Harrogate Informer

A dawn chorus with a difference in Nidderdale AONB

As part of Nidderdale AONB’s The Wild Watch project, local children will be given the chance to think like a bird and take part in a ‘Bird Choir’.

The Wild Watch project is aiming to engage local people with the wildlife of the Nidderdale Area of Outstanding Natural Beauty, learn new skills and take part in the area’s biggest ever wildlife survey. This will help project officer Alice Crosby find out where wildlife calls home, and how conservationists can give plants and animals a brighter future.

Key to the success of The Wild Watch is inspiring local people about wildlife – and this is where the Bird Choir comes in.

 

Alice said: Children are quite disconnected from their environment for various reasons. To ensure our work today helps nature tomorrow, we need to inspire our children about wildlife and why we should protect it.

The Bird Choir is a brilliant way to help children learn about wildlife. They record the birds singing in their school grounds and then use the recordings to create a piece of music.

 

Alice is working with Planet Bird Song to create a unique musical project which will hopefully inspire local children and their families to get involved with The Wild Watch.

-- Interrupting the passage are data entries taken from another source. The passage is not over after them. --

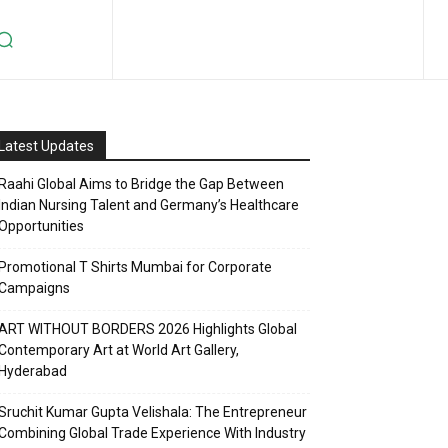
Latest Updates
Raahi Global Aims to Bridge the Gap Between
Indian Nursing Talent and Germany’s Healthcare
Opportunities
Promotional T Shirts Mumbai for Corporate
Campaigns
ART WITHOUT BORDERS 2026 Highlights Global
Contemporary Art at World Art Gallery,
Hyderabad
Sruchit Kumar Gupta Velishala: The Entrepreneur
Combining Global Trade Experience With Industry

The Wild Watch project began this spring, following the award of £295,100 from the Heritage Lottery Fund. The area’s largest wildlife survey will take place during the next three years, focussing on 50 species of conservation concern, from otters to curlews, green hairstreak butterflies to grass snakes.

 


 

Working with landowners, farmers and local people, volunteers will seek out where these threatened species still call home, through carrying out wildlife surveys. The information gathered will help create models of where new habitats for these plants and animals could be created which will help boost their populations and halt the decline.

 

Alice said: This is really important science. but has much wider benefits to society. Local people getting involved with The Wild Watch will develop a deeper sense of how special their area is to wildlife and how we can work together to protect it. They will hopefully make new friends and learn new skills too.

 

Five local schools will take part in the Bird Choir during the week.